## WHAT YOU SHOULD DO
Format the text read from all of the records below as a JSON list of strings, with one string per line and no blank lines. Leave the pictures out of the answer.

## DATA SUPPLIED
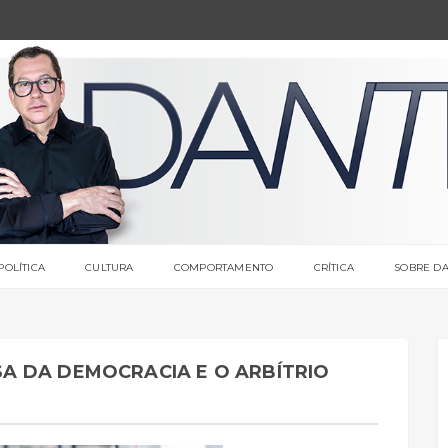
POLÍTICA
CULTURA
COMPORTAMENTO
CRÍTICA
SOBRE DA
A DA DEMOCRACIA E O ARBÍTRIO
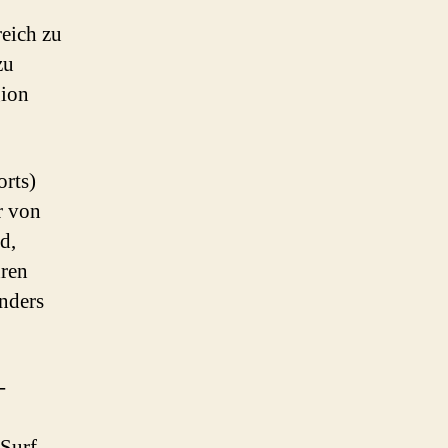
reich zu
zu
gion
rts)
r von
d,
hren
nders
-
‘Surf-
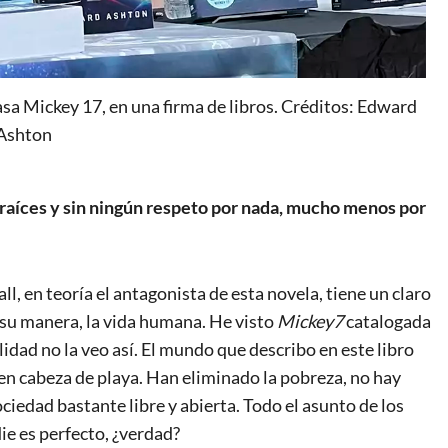
sa Mickey 17, en una firma de libros. Créditos: Edward
Ashton
 raíces y sin ningún respeto por nada, mucho menos por
l, en teoría el antagonista de esta novela, tiene un claro
 a su manera, la vida humana. He visto
Mickey7
catalogada
alidad no la veo así. El mundo que describo en este libro
 en cabeza de playa. Han eliminado la pobreza, no hay
ociedad bastante libre y abierta. Todo el asunto de los
ie es perfecto, ¿verdad?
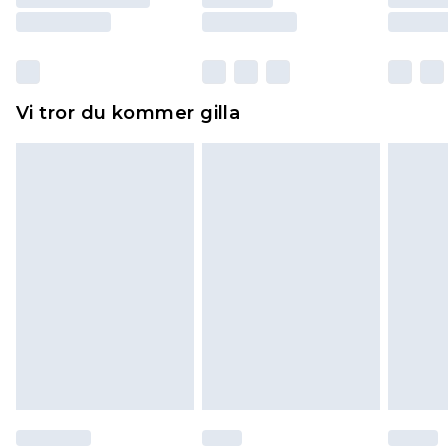
Skor och/eller kläder måste vara oanvända och
otvättade med originaletiketterna påsatta.
Dessutom måste skor provas inomhus.
Hemartiklar inklusive sängkläder, madrasser och
Vi tror du kommer gilla
toppers och kuddar måste vara oanvända och i
sin oöppnade originalförpackning. Detta
påverkar inte dina lagstadgade rättigheter.
Klicka
här
för att se vår fullständiga returpolicy.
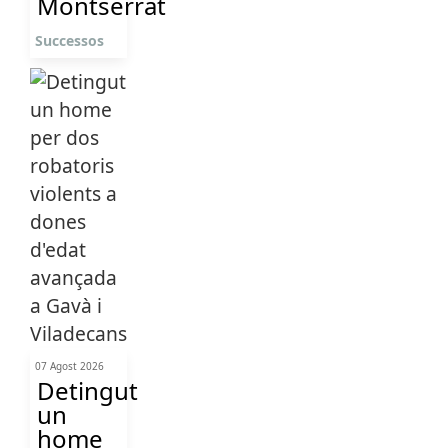
Montserrat
Successos
07 Agost 2026
Detingut
un
home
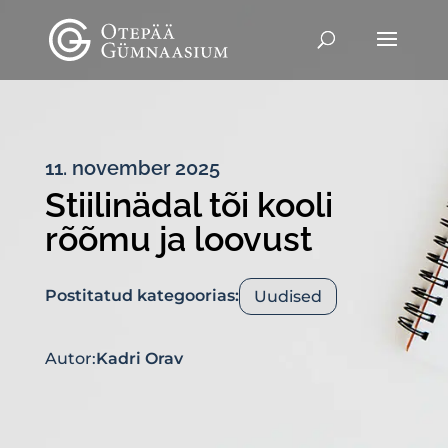
11. november 2025
Stiilinädal tõi kooli
rõõmu ja loovust
Postitatud kategoorias:
Uudised
Autor:
Kadri Orav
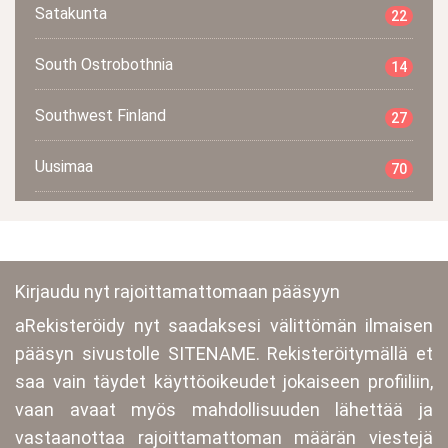
Satakunta
22
South Ostrobothnia
14
Southwest Finland
27
Uusimaa
70
Kirjaudu nyt rajoittamattomaan pääsyyn
aRekisteröidy nyt saadaksesi välittömän ilmaisen
pääsyn sivustolle SITENAME. Rekisteröitymällä et
saa vain täydet käyttöoikeudet jokaiseen profiiliin,
vaan avaat myös mahdollisuuden lähettää ja
vastaanottaa rajoittamattoman määrän viestejä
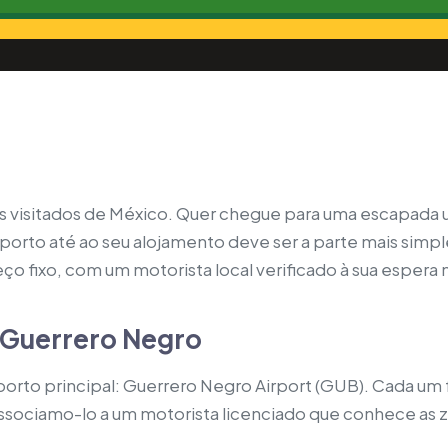
s visitados de México. Quer chegue para uma escapada 
porto até ao seu alojamento deve ser a parte mais simpl
eço fixo, com um motorista local verificado à sua espera
 Guerrero Negro
orto principal: Guerrero Negro Airport (GUB). Cada um f
 associamo-lo a um motorista licenciado que conhece as 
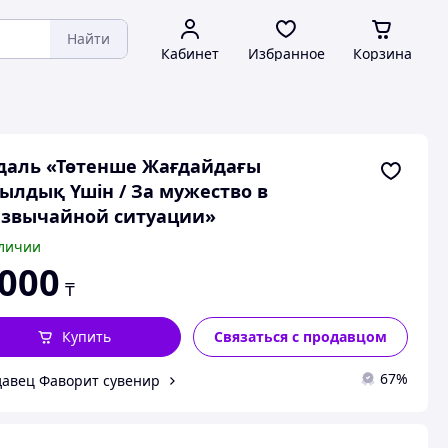
Найти
Кабинет
Избранное
Корзина
даль «Төтенше Жағдайдағы
ылдық Үшін / За мужество в
езвычайной ситуации»
личии
 000
₸
Купить
Связаться с продавцом
67%
авец Фаворит сувенир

## ANSWER SECTION
[
  "POLÍTICA",
  "CULTURA",
  "COMPORTAMENTO",
  "CRÍTICA",
  "SOBRE DA",
  "A DA DEMOCRACIA E O ARBÍTRIO",
  "reich zu",
  "zu",
  "gion",
  "rts)",
  "r von",
  "d,",
  "hren",
  "nders",
  "-",
  "‘Surf-",
  "sa Mickey 17, en una firma de libros. Créditos: Edward",
  "Ashton",
  " raíces y sin ningún respeto por nada, mucho menos por",
  "l, en teoría el antagonista de esta novela, tiene un claro",
  " a su manera, la vida humana. He visto",
  "Mickey7",
  "catalogada",
  "alidad no la veo así. El mundo que describo en este libro",
  " en cabeza de playa. Han eliminado la pobreza, no hay",
  "ociedad bastante libre y abierta. Todo el asunto de los",
  "ie es perfecto, ¿verdad?",
  "Skor och/eller kläder måste vara oanvända och",
  "otvättade med originaletiketterna påsatta.",
  "Dessutom måste skor provas inomhus.",
  "Hemartiklar inklusive sängkläder, madrasser och",
  "Vi tror du kommer gilla",
  "toppers och kuddar måste vara oanvända och i",
  "sin oöppnade originalförpackning. Detta",
  "påverkar inte dina lagstadgade rättigheter.",
  "Klicka",
  "här",
  "för att se vår fullständiga returpolicy.",
  "Montserrat",
  "Successos",
  "07 Agost 2026",
  "Detingut",
  "un",
  "home",
  "11. november 2025",
  "Stiilinädal tõi kooli",
  "rõõmu ja loovust",
  "Postitatud kategoorias:",
  "Uudised",
  "Autor:",
  "Kadri Orav",
  "Satakunta",
  "22",
  "South Ostrobothnia",
  "14",
  "Southwest Finland",
  "27",
  "Uusimaa",
  "70",
  "Kirjaudu nyt rajoittamattomaan pääsyyn",
  "aRekisteröidy nyt saadaksesi välittömän ilmaisen",
  "pääsyn sivustolle SITENAME. Rekisteröitymällä et",
  "saa vain täydet käyttöoikeudet jokaiseen profiiliin,",
  "vaan avaat myös mahdollisuuden lähettää ja",
  "vastaanottaa rajoittamattoman määrän viestejä",
  "s visitados de México. Quer chegue para uma escapada ",
  "porto até ao seu alojamento deve ser a parte mais simpl",
  "eço fixo, com um motorista local verificado à sua espera",
  " Guerrero Negro",
  "orto principal: Guerrero Negro Airport (GUB). Cada um f",
  " associamo-lo a um motorista licenciado que conhece as ",
  "Найти",
  "Кабинет",
  "Избранное",
  "Корзина",
  "даль «Төтенше Жағдайдағы",
  "ылдық Үшін / За мужество в",
  "езвычайной ситуации»",
  "личии",
  " 000",
  "₸",
  "Купить",
  "Связаться с продавцом",
  "67%",
  "авец Фаворит сувенир"
]